22. A sensor unit according to claim 21, wherein the sensor unit terminals are wiring posts, sockets or plugs.

23. A sensor unit according to claim 24, wherein the sensor unit terminals are colour coded.

24. A sensor unit according to any one of claims 21 to 23, wherein the sensor unit includes one or more switches or jumpers for selection of coupling means so that a single pair of sensor unit terminals can be connected to a plurality of different combinations of the first coupling means and second coupling means.

25. A sensor unit according to any one of claims 14 to 24, wherein the antenna element is a coil having one or more loops that extend radially beyond the periphery of the coil so as to provide attachment sites for the second coupling means.

26. A sensor unit according to claim 14, wherein the second coupling means includes a movable second coupling means that can be moved so as to be coupled with the antenna element at variable points along the antenna element.

27. A sensor unit according to claim 26, wherein the moveable second coupling means is selectively detachable from the antenna element so that it can be brought into electrical contact with the antenna element at different positions along the length of the antenna element.

28. A sensor unit according to claim 26 or claim 27, wherein the movable second coupling means is slidably movable with respect to the antenna element.

29. A sensor unit according to any one of claims 1 to 28, wherein the resonance adjusting means includes an adjustable core for the antenna element.

30. A sensor unit according to claim 31, wherein the antenna element is a coil and is provided an adjustable core to provide a range of continuously variable inductance values.
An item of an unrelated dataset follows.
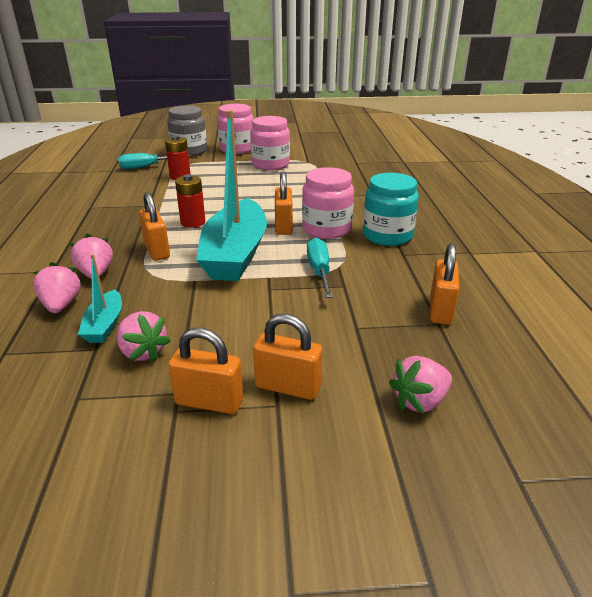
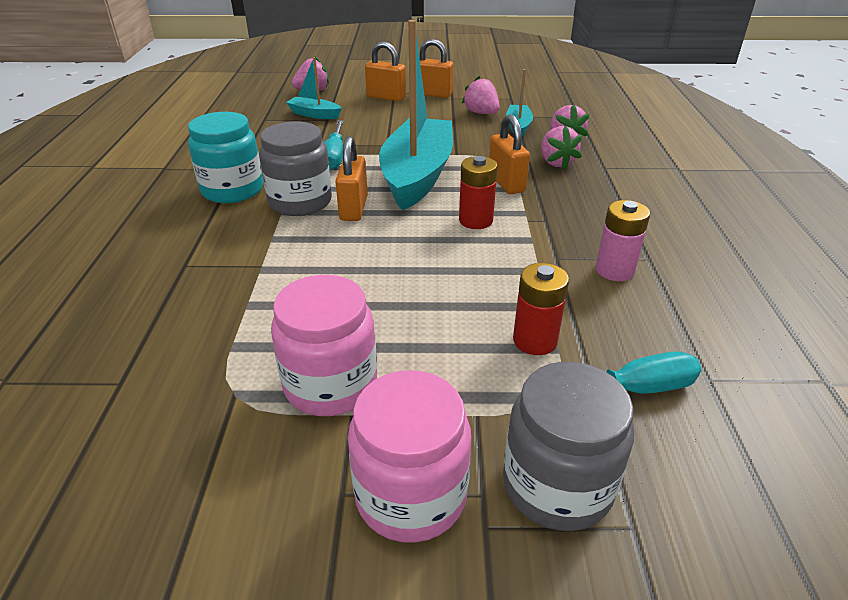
camera: 175 degrees left, 5 degrees up
pink jar [302,167,354,239] -> grey jar [259,121,332,216]
orange padlock [430,243,460,325] -> none
none -> turquoise boat [286,57,342,119]
none -> pink battery [596,200,650,281]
31. A sensor unit according to claim 30, wherein the adjustable core is an adjustable ferrite core.

32. A sensor unit according to any one of claims 29 to 31, including core adjusting means to extend the core into or retract it from the antenna element.
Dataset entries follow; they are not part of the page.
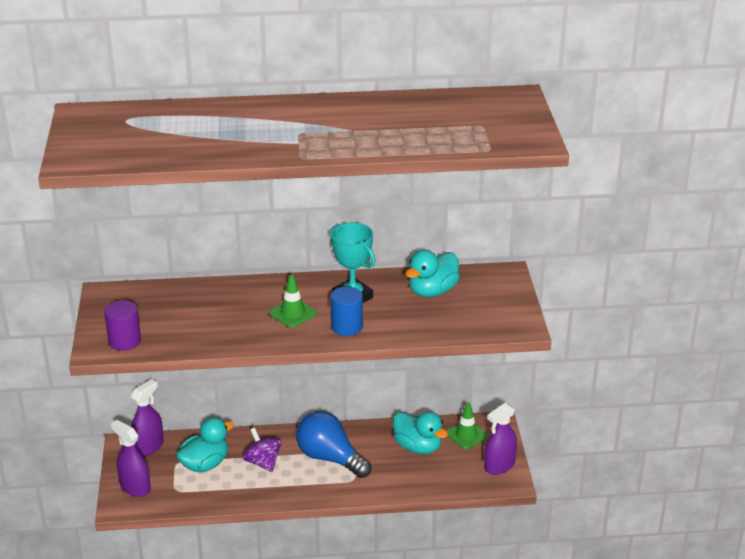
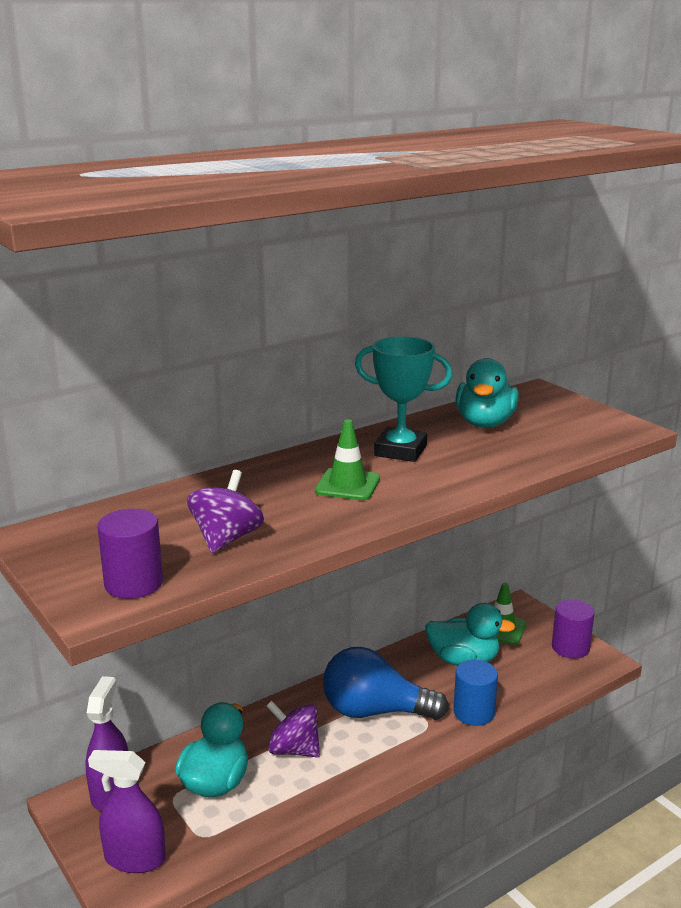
camera: 30 degrees left, 10 degrees down
blue cylinder [330,287,363,336] -> blue cylinder moved to [453,660,498,726]
purple spray bottle [484,403,517,475] -> purple cylinder [552,599,595,659]
none -> purple spinning top [187,470,264,553]

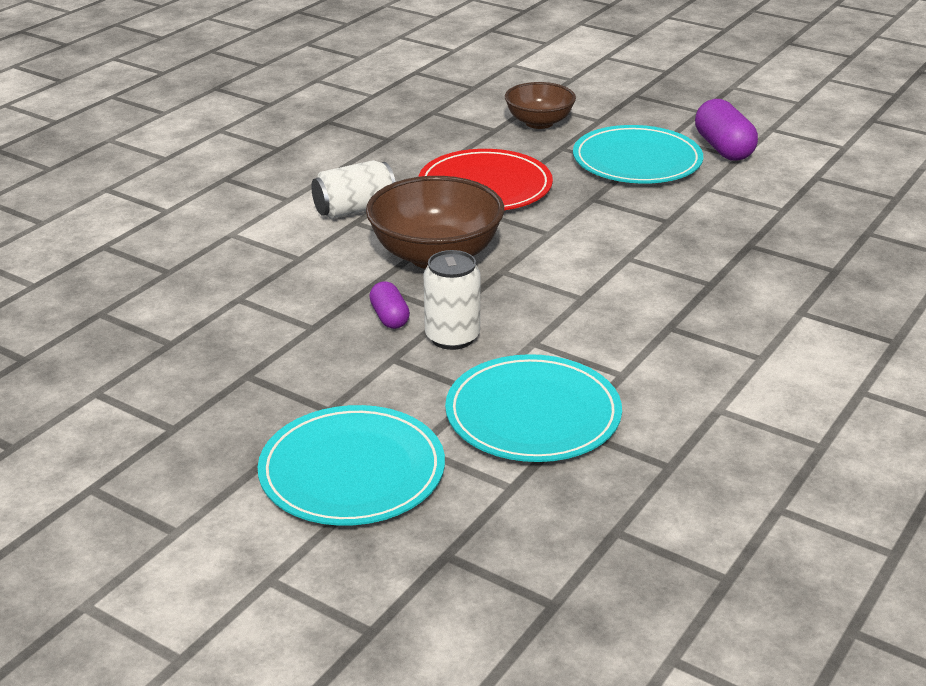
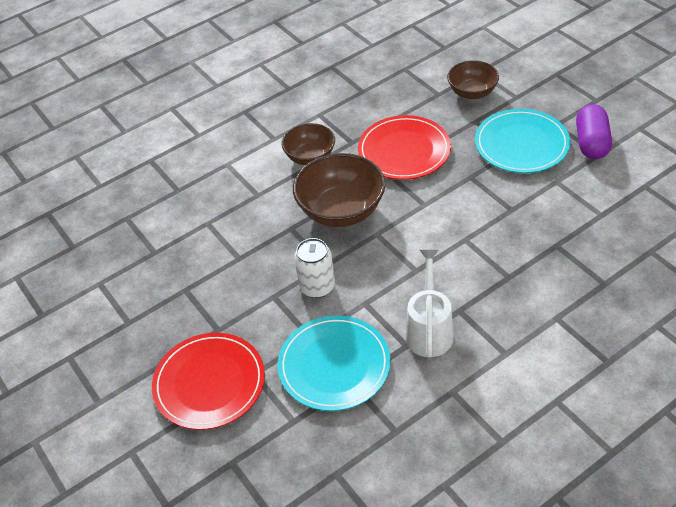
camera: 25 degrees right, 15 degrees up
turquoise plate [258,405,445,526] -> red plate [152,333,265,430]
white can [311,160,395,219] -> brown bowl [282,123,335,165]
purple capsule [369,281,410,329] -> none
none -> white watering can [405,250,454,357]

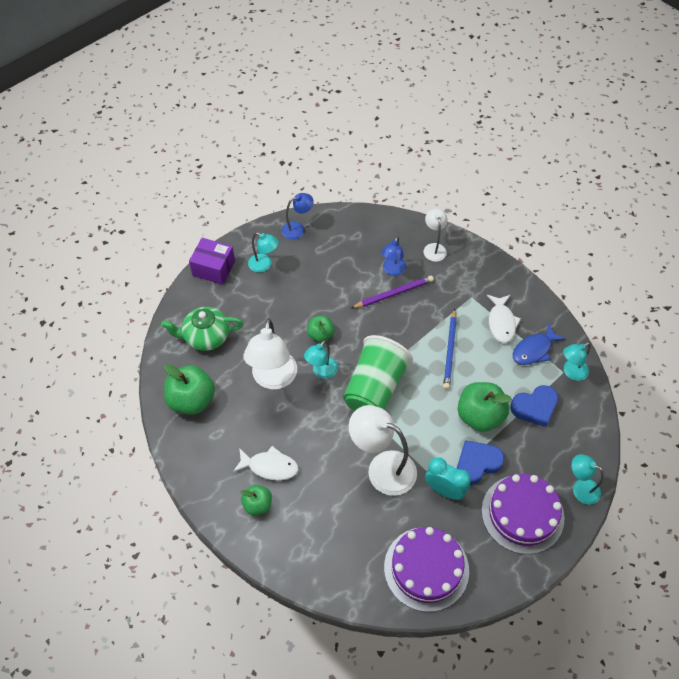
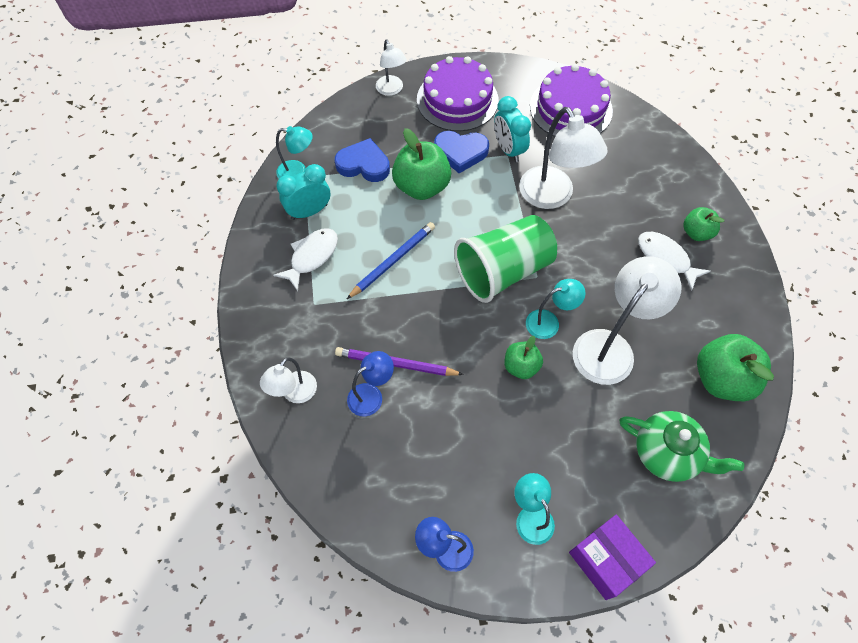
camera: 145 degrees left, 5 degrees up
blue fish [513,324,566,365] -> turquoise clock [277,164,330,220]
turquoise lamp [571,454,604,504] -> white lamp [376,39,407,96]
33. A sensor unit according to any one of the previous claims, wherein the sensor unit includes conductive cables arranged to connect operative ends of the antenna element to the control means.

34. A sensor unit according to any one of the previous claims, wherein the sensor unit includes a status indicator

35. A sensor unit according to claim 34, wherein the status indicator is a light or lights whose illumination, brightness or rate of flashing can provide the observer with status information.
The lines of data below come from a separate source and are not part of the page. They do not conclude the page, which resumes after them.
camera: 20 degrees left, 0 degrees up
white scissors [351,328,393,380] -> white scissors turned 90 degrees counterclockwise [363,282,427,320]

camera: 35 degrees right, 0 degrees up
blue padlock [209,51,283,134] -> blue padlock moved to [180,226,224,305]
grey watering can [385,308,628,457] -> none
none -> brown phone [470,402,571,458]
36. A sensor unit according to any one of the previous claims, wherein the proximity sensor is part of an intruder detection system.

37. A sensor unit according to any one of the previous claims, wherein the proximity sensor includes an audible alarm.

38. A sensor unit according to any one of the previous claims, wherein the sensor unit is for location outside a building and the sensor unit includes a waterproof housing.

39. A sensor unit according to any one of the previous claims, wherein the antenna element is a coil.

40. A proximity sensor system having a sensor unit according to any one of the previous claims, and a control means.

41. A proximity sensor system according to claim 40, wherein the control means can be connected to at least two sensor units.

42. A proximity sensor system according to claim 40 or claim 41, including an electronic tag, which can be detected by the sensor unit.

43. Use of a sensor unit having an antenna element and resonance adjusting means for adjusting the reactance of the antenna element in a proximity sensor having a control means with connector means for operably connecting the control means to the sensor unit.

44. A method of installing a proximity sensor having a sensor unit including an antenna element, a control means with connector means for operably connecting the sensor unit to the control means, the method including the step of adjusting or selecting the reactance of the antenna element.

45. A method of modifying a sensor unit having an antenna element for use in a proximity sensor having a control means with connector means for operably connecting the control means to the sensor unit, the method including the step of providing resonance adjusting means for adjusting the reactance of the antenna element.

46. A sensor unit substantially as hereinbefore described in any one embodiment, with reference to and as shown in the accompanying drawings.